**Page excerpt**
-- Begin --
Honeywell (HON) reported earnings of $1.58 on revenue of $9.98 billion. Both matched analyst estimates. That was 24.9% growth in earnings for the quarter. They made $6 billion in acquisitions in 2015 that will bolster their positions in various sectors in 2016. They increased the dividend by 15% and returned $3.5 billion to shareholders. Costs declined -8.6%. Honeywell is one of those companies that most investors overlook. They are not a sexy tech stock and they are rarely in the headlines but they continue to deliver. They just need to figure out how to make their stock price rise again after consolidating for a year.
Xerox (XRX) reversed course from last year and said they were going to split into two companies. The CEO said they were going to split the business process business out from the document technology business. Basically, hardware will go into one company and the service businesses in the other with each as a public company. Activists had pressured them for the last couple years and about a year ago the company made a strong case for why they should stay together. Activists finally got their point across and the split is now on the table.
The company reported earnings of 32 cents compared to estimates for 29 cents. Revenue of $4.653 billion missed estimates for $4.729 billion. That was also down from the $5.033 billion in the year-ago quarter. The company guided conservatively for 2016. Shares rose +6% on the split news.
-- End --
**Listed entries**
-- Begin --
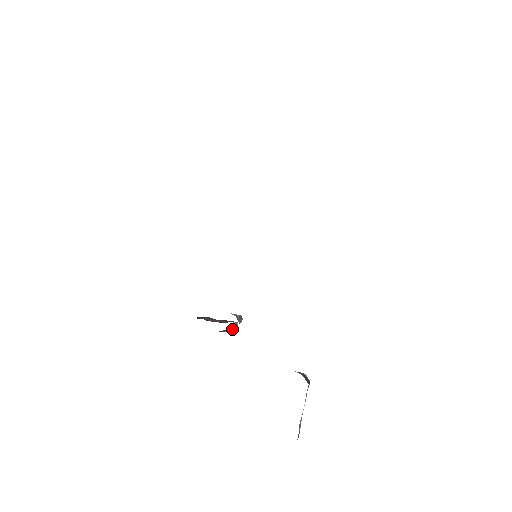
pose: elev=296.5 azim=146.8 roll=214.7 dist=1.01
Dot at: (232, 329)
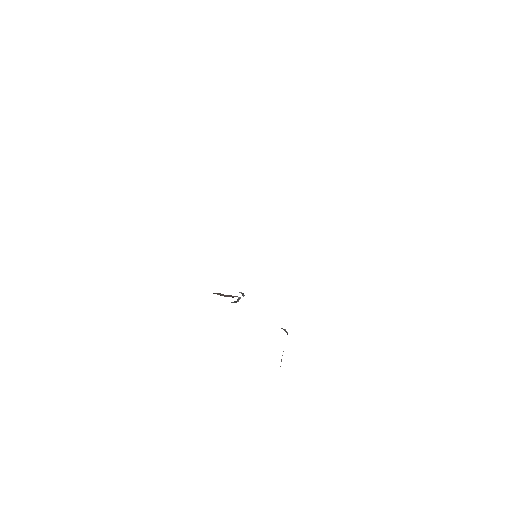
Dot at: (237, 301)
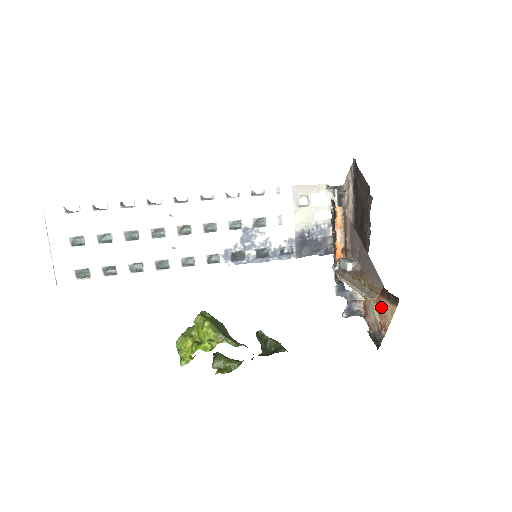
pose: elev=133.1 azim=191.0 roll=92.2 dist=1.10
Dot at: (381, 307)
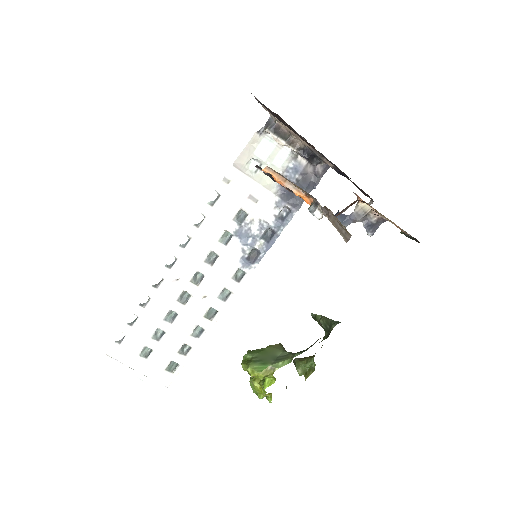
Dot at: occluded
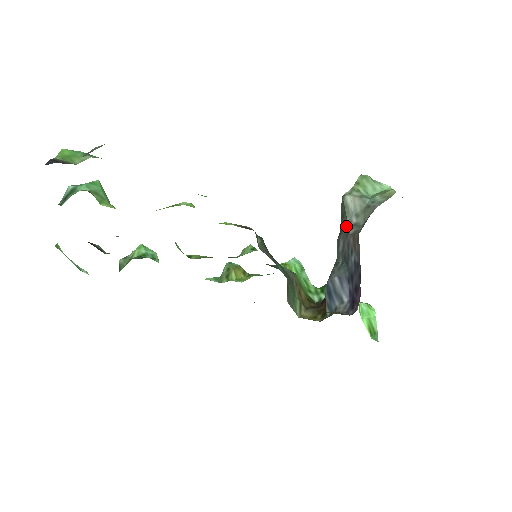
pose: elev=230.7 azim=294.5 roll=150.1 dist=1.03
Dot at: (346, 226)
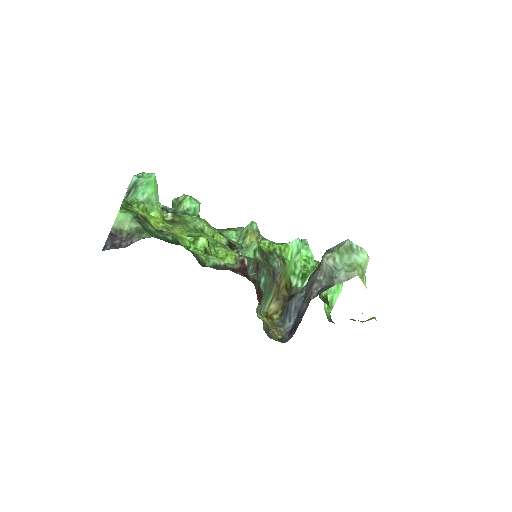
Dot at: (316, 276)
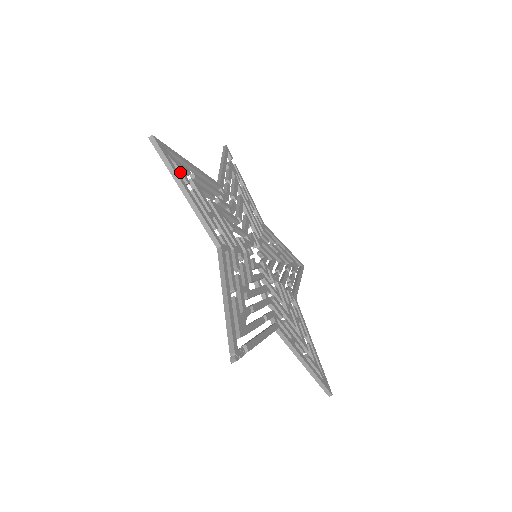
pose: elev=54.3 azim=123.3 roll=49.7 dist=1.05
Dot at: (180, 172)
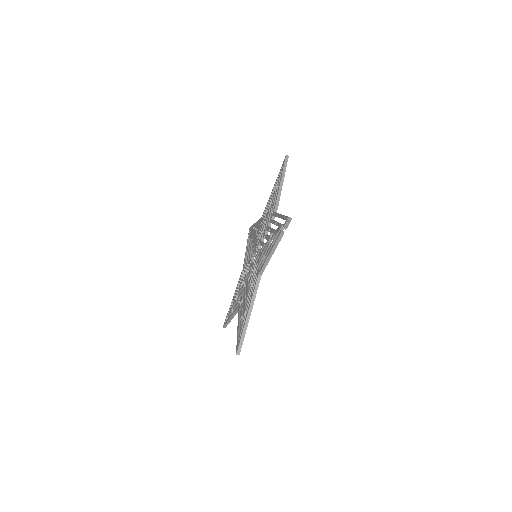
Dot at: occluded
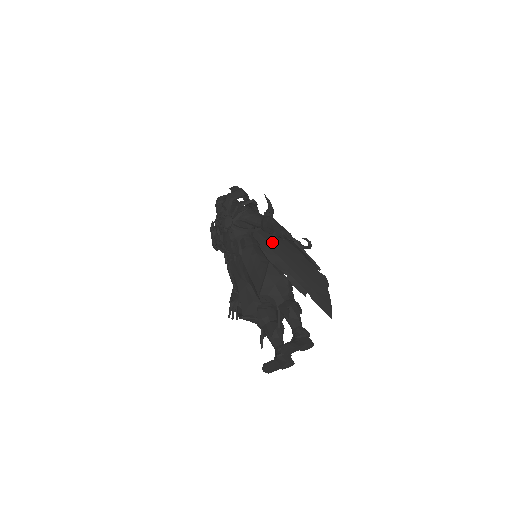
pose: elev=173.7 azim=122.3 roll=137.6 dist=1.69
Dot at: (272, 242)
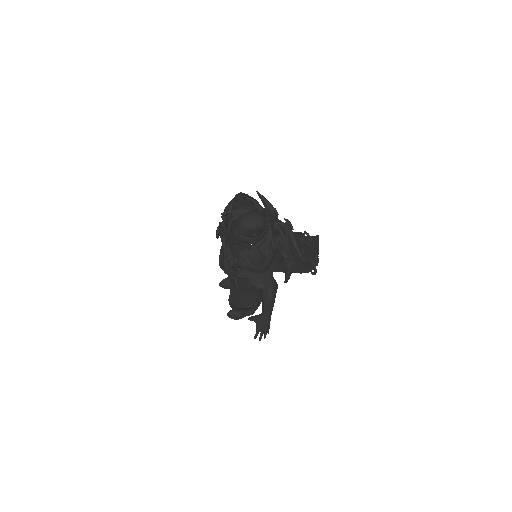
Dot at: occluded
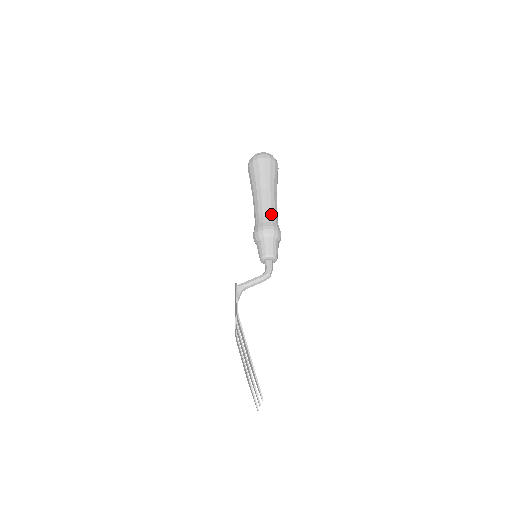
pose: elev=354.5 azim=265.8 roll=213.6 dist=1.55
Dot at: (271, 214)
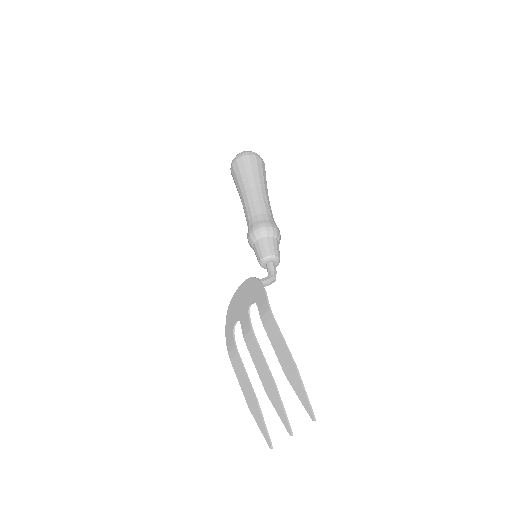
Dot at: (270, 213)
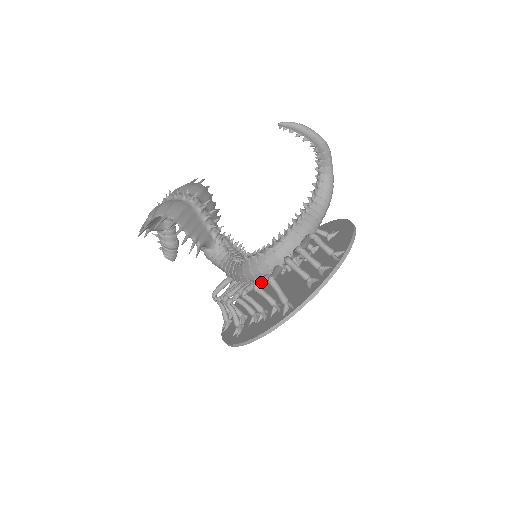
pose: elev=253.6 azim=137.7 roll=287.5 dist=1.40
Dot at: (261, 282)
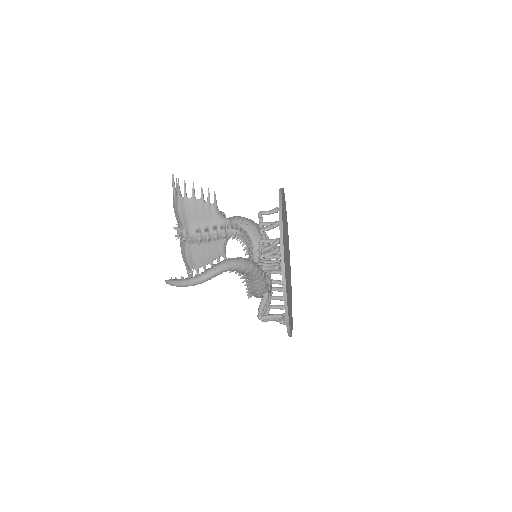
Dot at: occluded
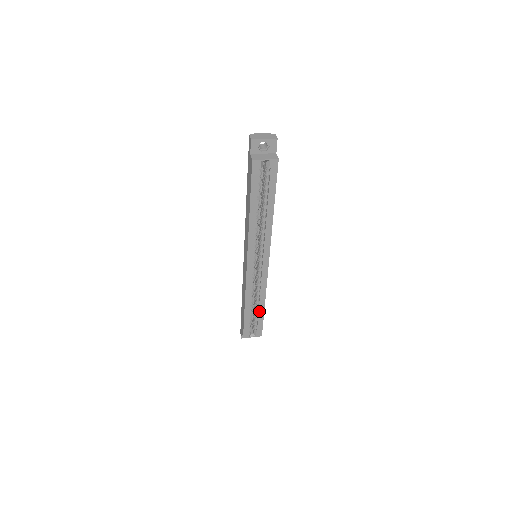
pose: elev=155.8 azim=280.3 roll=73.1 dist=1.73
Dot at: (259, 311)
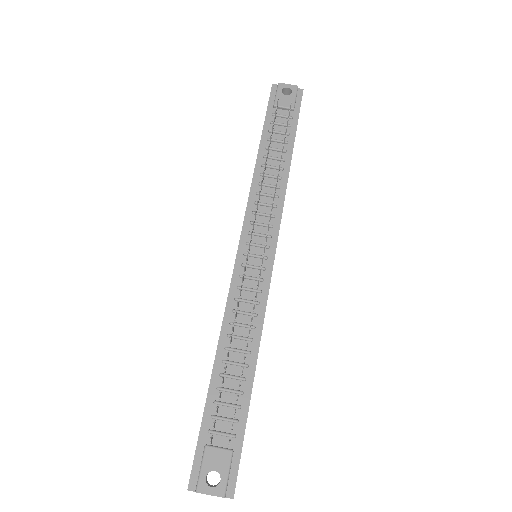
Dot at: occluded
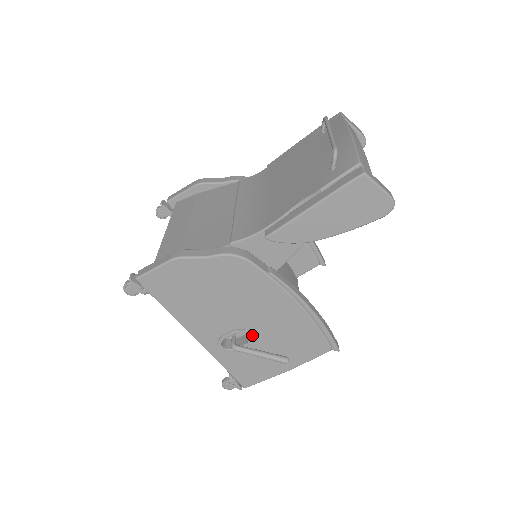
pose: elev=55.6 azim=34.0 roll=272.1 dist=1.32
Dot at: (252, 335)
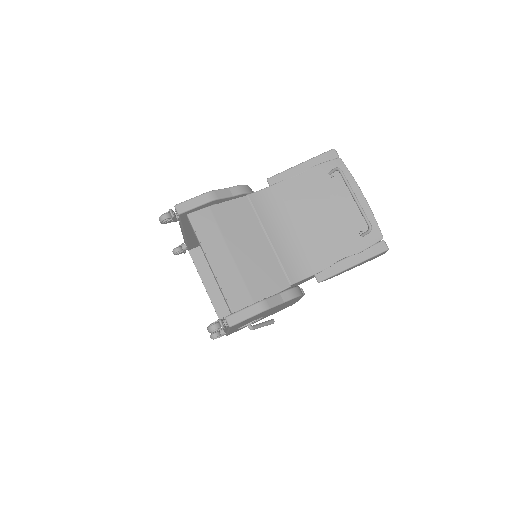
Dot at: occluded
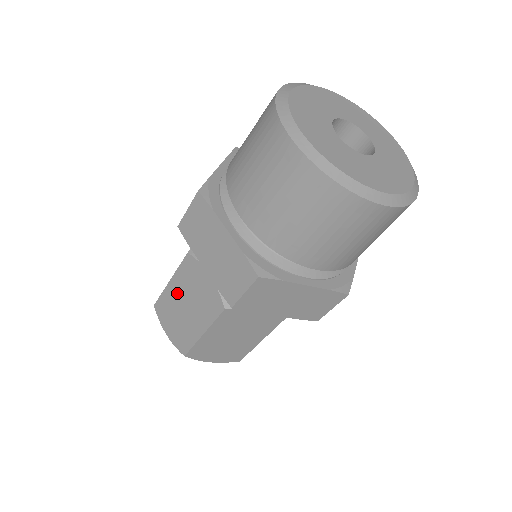
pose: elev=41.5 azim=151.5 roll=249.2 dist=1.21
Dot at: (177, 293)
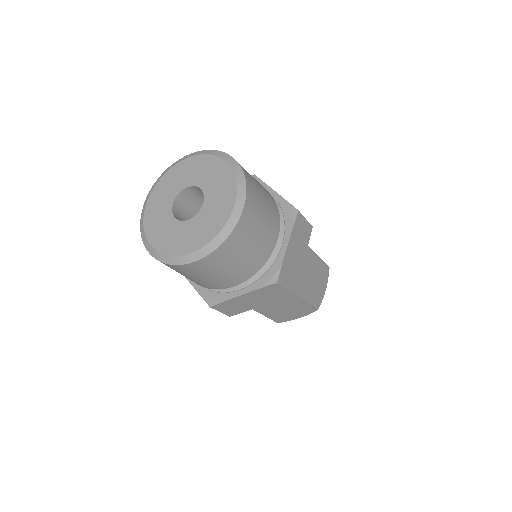
Dot at: occluded
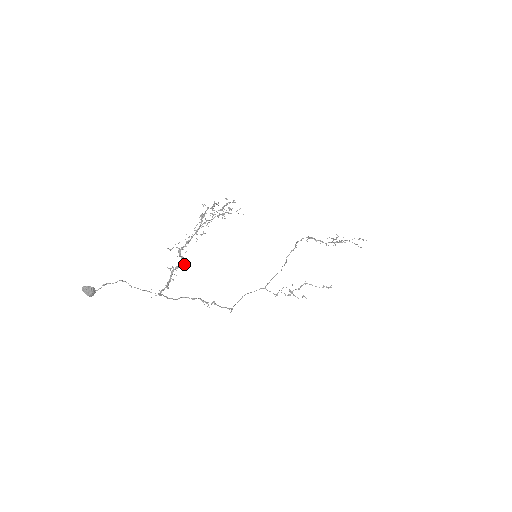
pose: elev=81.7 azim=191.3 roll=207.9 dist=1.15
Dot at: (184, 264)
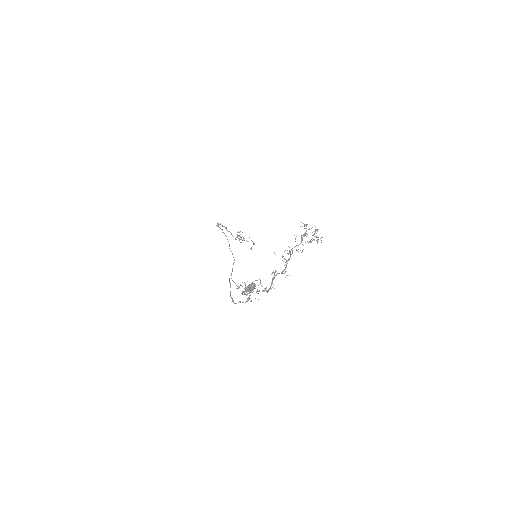
Dot at: occluded
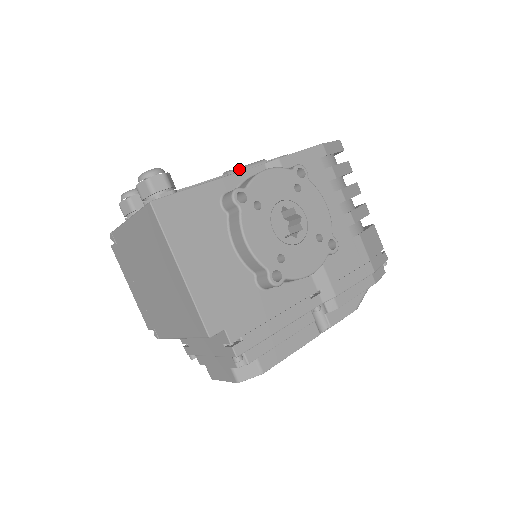
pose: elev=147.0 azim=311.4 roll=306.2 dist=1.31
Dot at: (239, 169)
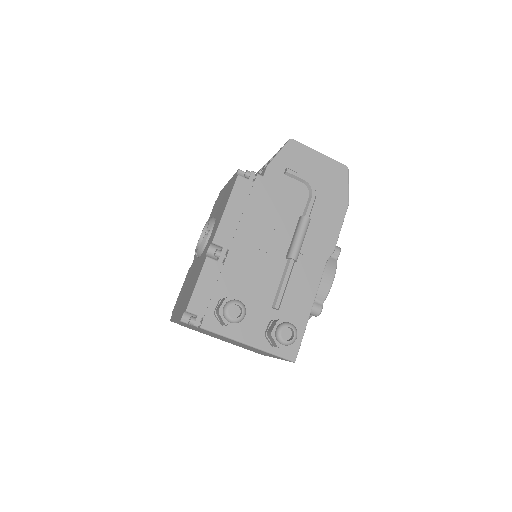
Dot at: occluded
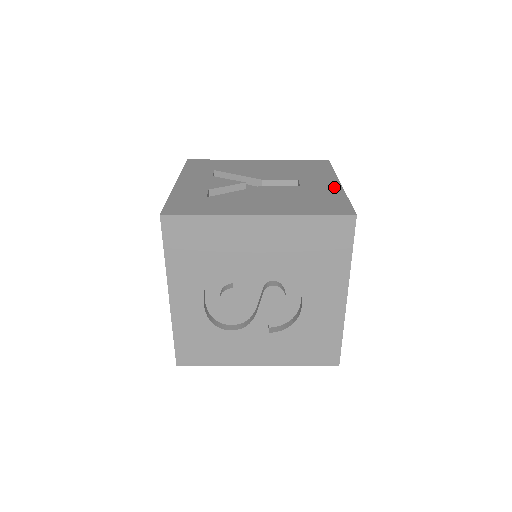
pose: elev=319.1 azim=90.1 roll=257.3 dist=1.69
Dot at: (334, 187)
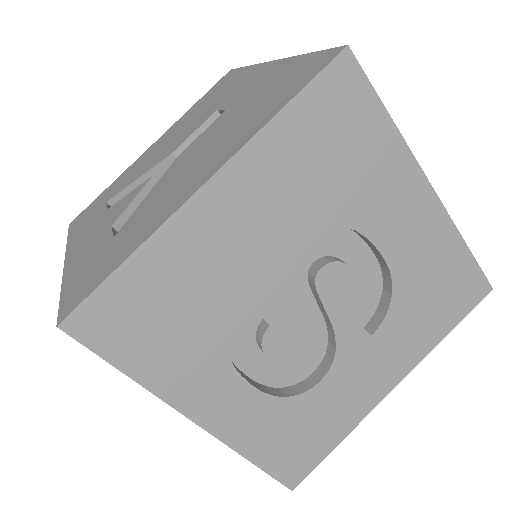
-- End --
**Exercises to complete**
- a) Rewrite the earnings report excerpt from "The company reported" to "the split news.", replacing "conservatively" with "cautiously".
- b) Lay out the records from the line with "pose: elev=230.7 azim=294.5" to the line with "Dot at: (270, 213)" as a Markdown table with the columns Row and Line, skipping blank lines and leaving out the pictures.

**Expected answers**
- a)
The company reported earnings of 32 cents compared to estimates for 29 cents. Revenue of $4.653 billion missed estimates for $4.729 billion. That was also down from the $5.033 billion in the year-ago quarter. The company guided cautiously for 2016. Shares rose +6% on the split news.

- b)
| Row | Line |
|---|---|
| 1 | pose: elev=230.7 azim=294.5 roll=150.1 dist=1.03 |
| 2 | Dot at: (346, 226) |
| 3 | Dot at: (316, 276) |
| 4 | pose: elev=54.3 azim=123.3 roll=49.7 dist=1.05 |
| 5 | Dot at: (180, 172) |
| 6 | Dot at: occluded |
| 7 | pose: elev=173.7 azim=122.3 roll=137.6 dist=1.69 |
| 8 | Dot at: (272, 242) |
| 9 | Dot at: occluded |
| 10 | pose: elev=354.5 azim=265.8 roll=213.6 dist=1.55 |
| 11 | Dot at: (271, 214) |
| 12 | Dot at: (270, 213) |